Classic Lit Studies? What For?
Earlier, I linked to an article re: the educational shift (perhaps) away from classics such as Milton. Now a recent article, New Curriculum Becomes A SpringBoard For Teacher Criticism, Marilyn Brown reports on one Tampa school district’s shift away from traditional language arts classes (world, American, and Brit lit) to themed studies, such as “Culture” (world lit = Shakespeare’s “Romeo and Juliet” and Soviet Nobel literature prize-winner Alexander Solzhenitsyn’s writings, “Cinderella” and clips from “I Love Lucy”), “The American Dream” (American Lit = Arthur Miller’s play about witchcraft, “The Crucible,” clips from the movie “Monty Python and the Holy Grail”), and “How Perception Changes Reality” (Brit Lit = media reports of the 1991 Waco massacre, the contemporary novel “My Sister’s Keeper,” and clips from “Forrest Gump”).

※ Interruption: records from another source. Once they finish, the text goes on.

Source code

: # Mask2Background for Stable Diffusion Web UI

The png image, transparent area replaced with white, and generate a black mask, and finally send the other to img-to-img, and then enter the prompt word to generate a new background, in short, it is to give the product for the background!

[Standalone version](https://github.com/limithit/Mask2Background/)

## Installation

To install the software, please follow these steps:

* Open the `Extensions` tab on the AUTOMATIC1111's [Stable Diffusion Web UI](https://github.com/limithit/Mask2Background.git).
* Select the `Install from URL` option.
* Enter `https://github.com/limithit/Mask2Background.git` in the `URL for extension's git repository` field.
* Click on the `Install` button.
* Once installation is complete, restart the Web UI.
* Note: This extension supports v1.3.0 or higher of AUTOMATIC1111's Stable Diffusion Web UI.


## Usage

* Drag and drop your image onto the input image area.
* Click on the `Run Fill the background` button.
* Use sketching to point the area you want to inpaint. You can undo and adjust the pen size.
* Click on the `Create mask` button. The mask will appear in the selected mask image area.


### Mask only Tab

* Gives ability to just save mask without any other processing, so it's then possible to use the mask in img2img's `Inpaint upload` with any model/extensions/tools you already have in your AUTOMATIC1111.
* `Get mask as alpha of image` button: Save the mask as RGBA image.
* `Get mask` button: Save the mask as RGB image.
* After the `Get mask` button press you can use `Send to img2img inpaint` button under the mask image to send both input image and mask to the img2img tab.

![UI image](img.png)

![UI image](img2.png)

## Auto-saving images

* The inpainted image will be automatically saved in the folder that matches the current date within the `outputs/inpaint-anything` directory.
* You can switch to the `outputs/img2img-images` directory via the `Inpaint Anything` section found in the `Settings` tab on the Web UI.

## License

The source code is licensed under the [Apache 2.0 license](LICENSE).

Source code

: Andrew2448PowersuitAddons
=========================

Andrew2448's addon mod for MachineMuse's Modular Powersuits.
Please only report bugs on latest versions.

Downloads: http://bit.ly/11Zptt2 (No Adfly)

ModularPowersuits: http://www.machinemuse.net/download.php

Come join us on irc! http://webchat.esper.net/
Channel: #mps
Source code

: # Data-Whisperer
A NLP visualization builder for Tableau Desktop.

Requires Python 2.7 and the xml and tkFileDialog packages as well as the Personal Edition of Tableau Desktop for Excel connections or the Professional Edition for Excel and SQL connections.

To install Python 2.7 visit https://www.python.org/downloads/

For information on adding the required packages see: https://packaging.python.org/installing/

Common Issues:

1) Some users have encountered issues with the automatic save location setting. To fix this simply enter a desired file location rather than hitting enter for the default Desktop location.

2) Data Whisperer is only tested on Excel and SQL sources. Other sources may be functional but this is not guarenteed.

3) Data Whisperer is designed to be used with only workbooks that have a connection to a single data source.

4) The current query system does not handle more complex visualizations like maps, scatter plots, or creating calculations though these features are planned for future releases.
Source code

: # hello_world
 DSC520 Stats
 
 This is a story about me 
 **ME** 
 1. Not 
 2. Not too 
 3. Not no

This new math and language arts curriculum in middle and high schools is called SpringBoard, and it has met with mixed reviews from educators, especially as it concerns college prep: “All classical literature is gone,” said Lee Rich, a Sickles High School language arts teacher in her 24th year. “They’re going to go to college with no classical literature and limited poetry instruction.”
Is this limitation, or shifting expectations?